→ **EXTRAIT CHOISI**
----
Michel Dobry (dir.)

Le Mythe de l'allergie française au fascisme

Albin Michel, 350 p.

Cet ouvrage collectif invite à reparcourir les étapes d'un débat qui enflamme depuis quelques années l'historiographie et surtout la politique françaises, à savoir l'«imperméabilité» de la société française au fascisme. Les contributions rassemblées par Michel Dobry répondent à un double impératif: soumettre à un examen critique la tendance historiographique qui, dans le sillage de l'étude pionnière publiée en 1954 par René Rémond, prétend soutenir l'«allergie» au fascisme de la société française, et esquisser des interprétations différentes. Elles se positionnent presque toutes par rapport aux deux auteurs étrangers qui ont le plus contribué à mettre en discussion cette approche classique: Robert O. Paxton, dont on se souvient du rôle de témoin dans l'affaire Papon, et Zeev Sternhell, objet d'un véritable tir de barrage mené par Serge Berstein, Michel Winock et Pierre Milza depuis la parution de son incontournable essai Ni Droite ni gauche. L'idéologie fasciste en France. En fin d'ouvrage, deux articles de Paxton et Sternhell permettent au lecteur de se faire une idée des théories défendues par eux.
----
→ **LIGNES FOURNIES**
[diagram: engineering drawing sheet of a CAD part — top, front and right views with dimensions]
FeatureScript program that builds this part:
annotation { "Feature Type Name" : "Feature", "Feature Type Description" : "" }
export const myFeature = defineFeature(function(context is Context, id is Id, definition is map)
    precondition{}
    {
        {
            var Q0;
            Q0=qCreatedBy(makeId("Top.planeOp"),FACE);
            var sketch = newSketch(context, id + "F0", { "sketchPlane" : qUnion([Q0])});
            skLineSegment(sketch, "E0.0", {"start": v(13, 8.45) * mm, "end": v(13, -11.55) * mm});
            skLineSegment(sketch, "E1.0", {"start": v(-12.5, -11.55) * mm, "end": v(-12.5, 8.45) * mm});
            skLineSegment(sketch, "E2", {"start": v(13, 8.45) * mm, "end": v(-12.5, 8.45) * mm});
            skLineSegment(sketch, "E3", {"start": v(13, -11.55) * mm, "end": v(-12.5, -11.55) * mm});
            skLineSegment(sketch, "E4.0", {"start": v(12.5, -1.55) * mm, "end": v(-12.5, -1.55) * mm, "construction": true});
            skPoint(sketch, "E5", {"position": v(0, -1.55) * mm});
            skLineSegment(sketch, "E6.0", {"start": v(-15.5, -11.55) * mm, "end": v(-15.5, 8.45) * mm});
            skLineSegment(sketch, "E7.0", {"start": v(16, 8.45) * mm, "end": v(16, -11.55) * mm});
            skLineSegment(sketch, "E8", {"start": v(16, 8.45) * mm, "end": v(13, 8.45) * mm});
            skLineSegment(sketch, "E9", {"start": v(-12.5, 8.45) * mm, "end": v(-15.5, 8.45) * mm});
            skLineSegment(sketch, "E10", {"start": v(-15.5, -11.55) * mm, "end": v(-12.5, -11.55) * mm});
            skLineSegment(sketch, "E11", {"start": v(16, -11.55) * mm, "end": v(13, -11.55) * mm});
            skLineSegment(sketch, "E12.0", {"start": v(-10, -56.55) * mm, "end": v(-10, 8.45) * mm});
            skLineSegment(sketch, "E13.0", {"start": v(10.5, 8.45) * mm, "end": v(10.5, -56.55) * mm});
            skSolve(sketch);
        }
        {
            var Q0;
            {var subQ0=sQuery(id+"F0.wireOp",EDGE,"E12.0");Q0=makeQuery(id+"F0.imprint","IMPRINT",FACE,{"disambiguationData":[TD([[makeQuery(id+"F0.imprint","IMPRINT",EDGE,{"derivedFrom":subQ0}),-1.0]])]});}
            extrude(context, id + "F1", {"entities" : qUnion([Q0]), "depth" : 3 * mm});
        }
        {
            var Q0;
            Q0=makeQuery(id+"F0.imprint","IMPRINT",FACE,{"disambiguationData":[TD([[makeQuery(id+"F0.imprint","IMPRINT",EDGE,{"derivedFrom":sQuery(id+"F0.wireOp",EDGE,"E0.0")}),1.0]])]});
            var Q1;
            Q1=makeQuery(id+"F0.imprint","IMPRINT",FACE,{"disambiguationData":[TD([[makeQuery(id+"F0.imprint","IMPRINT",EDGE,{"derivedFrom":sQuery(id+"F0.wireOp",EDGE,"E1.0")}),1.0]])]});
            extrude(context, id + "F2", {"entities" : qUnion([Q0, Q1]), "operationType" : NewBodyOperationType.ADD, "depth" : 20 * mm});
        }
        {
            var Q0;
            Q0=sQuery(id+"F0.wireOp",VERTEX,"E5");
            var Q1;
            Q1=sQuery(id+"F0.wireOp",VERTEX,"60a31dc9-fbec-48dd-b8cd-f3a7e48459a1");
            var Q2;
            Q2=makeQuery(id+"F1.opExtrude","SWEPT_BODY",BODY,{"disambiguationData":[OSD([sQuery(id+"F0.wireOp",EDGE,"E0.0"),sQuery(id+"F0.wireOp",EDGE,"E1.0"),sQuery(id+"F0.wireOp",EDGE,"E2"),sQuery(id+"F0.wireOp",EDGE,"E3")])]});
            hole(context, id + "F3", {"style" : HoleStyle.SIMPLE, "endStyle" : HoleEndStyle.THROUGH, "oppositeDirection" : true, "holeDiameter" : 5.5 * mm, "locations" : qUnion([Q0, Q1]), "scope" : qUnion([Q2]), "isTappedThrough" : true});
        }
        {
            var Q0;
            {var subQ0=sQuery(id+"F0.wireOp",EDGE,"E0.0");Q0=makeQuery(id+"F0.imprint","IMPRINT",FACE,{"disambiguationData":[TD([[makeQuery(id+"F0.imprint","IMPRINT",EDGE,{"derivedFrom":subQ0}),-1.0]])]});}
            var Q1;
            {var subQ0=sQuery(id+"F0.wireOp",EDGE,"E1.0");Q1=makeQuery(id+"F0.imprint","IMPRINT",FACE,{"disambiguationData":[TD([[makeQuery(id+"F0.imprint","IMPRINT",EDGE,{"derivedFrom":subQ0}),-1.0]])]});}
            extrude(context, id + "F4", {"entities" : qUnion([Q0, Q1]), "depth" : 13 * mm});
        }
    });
----
→ **CONSIGNE 1**
D'après l'extrait sur l'allergie française au fascisme, en quelle année René Rémond a-t-il publié son étude pionnière ?
→ **CONSIGNE 2**
Poursuivez l'extrait sur l'allergie française au fascisme à partir de sa dernière phrase.
Les lignes sont un contenu à part, sans lien avec l'extrait.

→ **RÉPONSE RÉDIGÉE 1**
En 1954.

→ **RÉPONSE RÉDIGÉE 2**
L'ouvrage aborde des sujets tels que l'Action française, les Croix-de-Feu, les intellectuels et le fascisme. Mais il porte aussi sur la nouvelle configuration politique représentée par le Front national, et son intérêt n'est pas à démontrer pour tous ceux qui s'intéressent, de près ou de loin, à l'histoire du fascisme en Europe. En effet, les textes dépassent la question stérile d'une typologie du fascisme ou d'une catégorisation basée sur les dénominateurs communs minimaux aux régimes fascistes en Europe. Ils visent bien plutôt, selon Michel Dobry, à «substituer à la pensée classificatoire une perspective relationnelle, attentive aux conjonctures historiques». Si l'enjeu est de taille en ce qui concerne le champ historiographique français – et l'image si répandue d'un Vichy totalement dominé par la force d'occupation –, il l'est encore plus lorsqu'il s'agit de déterminer la place et la fonction du Front national dans la société française. L'étude d'Annie Collovad est, en ce sens, particulièrement suggestive, qui explique que, en le définissant comme un «national-populisme», on fait du Front national un nouveau type de droite radicale sur l'échiquier politique. En replaçant le débat sur la naissance de ce terme, lié à la tradition de l'«exceptionnalité» française, elle propose de réfléchir aux usages et aux enjeux de cette nouvelle labellisation politique et à son impact sur la lecture du passé politique français.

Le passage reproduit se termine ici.